Killing the Messengers
While Paulson and the other corporate hacks talk about the problem being based in the mortgage market, other experts who predicted right caution that is just the tip of the iceberg. In addition to the mortgage based securities, the junk bonds issued by the leveraged buyout specialists, credit derivatives (like those issued by AIG) and inflated values of commodities will undermine the whole American economic system.
As the true costs of the bail out rises for the unknown government commitment to take on the debt of those “to big to fail”, federal debt will skyrocket over the $9 trillion Bush has already stacked up. The increased debt will be paid by printing more dollars which allows repayment with dollars worth less than borrowed but creating inflation because of its lost value to purchase goods and services. Decreasing production, falling wages and inflation equals stagflation.
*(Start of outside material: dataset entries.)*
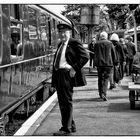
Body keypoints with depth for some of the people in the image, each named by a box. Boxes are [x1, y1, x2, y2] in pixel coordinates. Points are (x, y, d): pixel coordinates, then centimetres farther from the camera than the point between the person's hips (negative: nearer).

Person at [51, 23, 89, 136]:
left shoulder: (74, 43, -6)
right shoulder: (60, 45, 19)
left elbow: (85, 56, -15)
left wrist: (74, 68, -18)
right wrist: (54, 82, 16)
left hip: (67, 75, -9)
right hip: (58, 75, 9)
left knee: (66, 102, -5)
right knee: (62, 102, 13)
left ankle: (66, 129, 2)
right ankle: (71, 126, 25)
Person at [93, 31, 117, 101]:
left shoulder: (96, 44, 3)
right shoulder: (110, 43, -1)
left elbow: (95, 54, 7)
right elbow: (113, 54, 3)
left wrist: (95, 62, 15)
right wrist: (114, 62, 13)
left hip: (99, 63, 2)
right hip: (108, 63, -2)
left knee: (100, 78, 14)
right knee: (106, 78, -1)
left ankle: (100, 93, 20)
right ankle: (104, 93, -16)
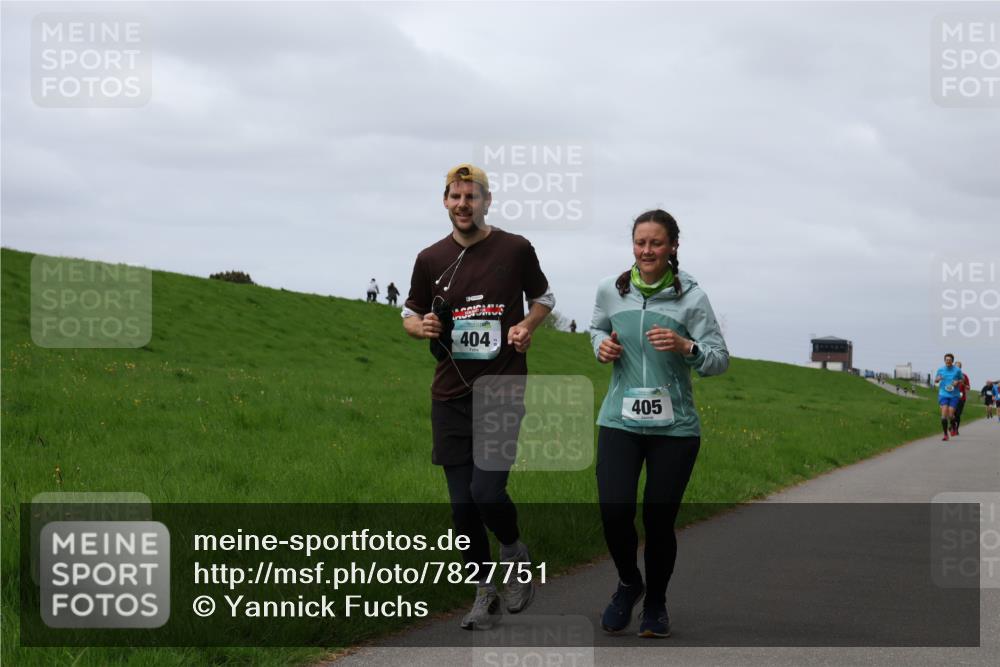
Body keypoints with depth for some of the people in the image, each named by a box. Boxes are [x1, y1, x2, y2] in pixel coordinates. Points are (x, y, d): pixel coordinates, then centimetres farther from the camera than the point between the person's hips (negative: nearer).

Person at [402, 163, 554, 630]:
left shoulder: (515, 249, -1)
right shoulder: (430, 259, 6)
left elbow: (544, 297, 14)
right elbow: (411, 312, 18)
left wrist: (528, 325, -7)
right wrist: (421, 327, -6)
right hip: (450, 395, 3)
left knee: (488, 492, -16)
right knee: (462, 504, 4)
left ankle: (515, 552, 16)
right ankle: (485, 593, 18)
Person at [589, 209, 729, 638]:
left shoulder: (691, 296, -5)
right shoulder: (610, 290, 3)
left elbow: (719, 360, -6)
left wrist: (685, 347, -25)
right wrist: (602, 346, 2)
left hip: (674, 427, -1)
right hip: (620, 421, 2)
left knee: (659, 520, 0)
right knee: (614, 511, -11)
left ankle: (655, 603, 26)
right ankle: (628, 584, 21)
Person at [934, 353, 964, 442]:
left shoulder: (957, 370, 0)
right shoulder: (940, 370, 3)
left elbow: (962, 380, 12)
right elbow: (935, 380, 14)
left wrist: (957, 382, -11)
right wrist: (938, 379, -10)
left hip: (954, 395, 0)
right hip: (943, 394, 1)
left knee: (951, 415, -6)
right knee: (944, 414, -13)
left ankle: (952, 427, 29)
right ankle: (945, 434, -6)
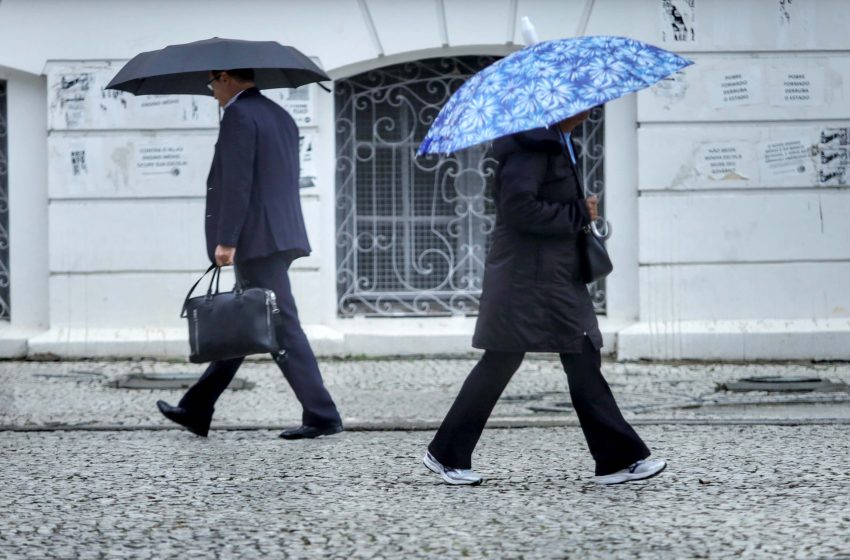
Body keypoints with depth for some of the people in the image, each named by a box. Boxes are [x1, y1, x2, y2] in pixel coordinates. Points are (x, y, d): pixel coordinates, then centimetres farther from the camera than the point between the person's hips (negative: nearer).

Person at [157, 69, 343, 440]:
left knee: (281, 327, -7)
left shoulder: (238, 115, -10)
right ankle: (195, 410, 19)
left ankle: (321, 416, -7)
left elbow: (237, 183, -18)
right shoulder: (280, 115, 18)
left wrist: (226, 240, -18)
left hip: (257, 240, -10)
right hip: (281, 236, 10)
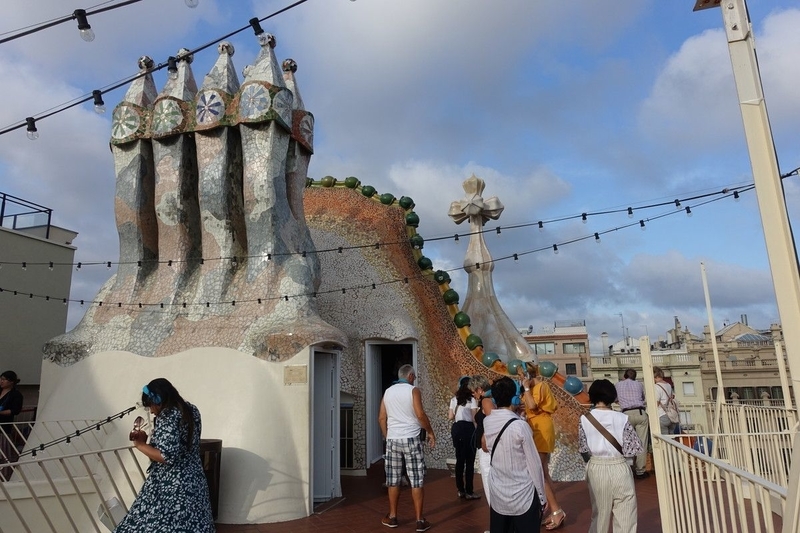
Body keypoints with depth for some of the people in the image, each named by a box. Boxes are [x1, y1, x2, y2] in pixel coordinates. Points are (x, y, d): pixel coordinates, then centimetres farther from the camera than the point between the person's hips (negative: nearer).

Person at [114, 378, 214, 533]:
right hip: (193, 481, 9)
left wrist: (140, 444, -13)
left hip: (170, 487, -9)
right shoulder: (191, 410, 7)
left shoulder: (167, 417, -19)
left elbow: (167, 456, -25)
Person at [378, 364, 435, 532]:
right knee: (416, 481, 1)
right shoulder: (413, 390, -6)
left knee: (393, 480, 11)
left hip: (392, 439, 4)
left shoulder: (388, 392, 9)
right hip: (411, 439, -4)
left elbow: (382, 418, 10)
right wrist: (430, 432, -3)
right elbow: (420, 415, -14)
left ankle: (392, 517, 18)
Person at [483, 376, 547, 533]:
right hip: (523, 497, -5)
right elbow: (534, 464, -14)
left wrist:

To hide the fact that they couldn’t even see the bottom of the abyss Paulson and the wizards of Wall Street came up with a plan to rescue themselves, hide how worthless these stocks, derivatives and junk bonds really are. You prohibit short selling. Telling the public those who bet on stocks falling were the cause of the problem, they were blamed the short sellers for “crashing companies”.
The truth is short sellers provide an indicator of a products real worth, which they bet is much lower then advertised. Borrowing the stock they actually buy it when it drops to the price they predicted, pocketing the difference. The positive side of short selling is they must purchase the product at that lower price they predicted. The forced buying of the product many times prevents the value from going even lower, putting the brakes on a sell off.
Many traders are now saying there is nothing to indicate what the market will do; trading is purely a speculation on what the government does next not the market value of any product. Those complex financial products now being akin to the old fake missiles the Soviet Union used to put around to convince the Americans they were really powerful, Paulson and friends hide the true amount they’ve dumped on the American public.
The best part of being rich and powerful is you don’t have to pay for your mistake. The government plan gives them the incentive of continuing their bad behavior, much like bailing the alcoholic out of jail and dropping him off at the nearest bar. Meanwhile millions of working taxpayers will lose their homes, jobs, healthcare, businesses, retirement funds and any chance for higher education. The simple fact is that corporatists in both parties took a federal surplus and turned it into the greatest public debt in history and took a vibrant national economy and bankrupted it. John McCain promises more of the same.
How bad could it get? We could end up a third world country where a very few control most of the wealth while the rest are pitted against each other for survival. Stephen Mihm of the New York Times quoted economist Roubini referring only to the bad mortgage debt when it was estimated to be $600 billion, as saying, “Even if it’s closer to a trillion, we’re not even a third of the way there. We have a subprime financial system, not a subprime mortgage market."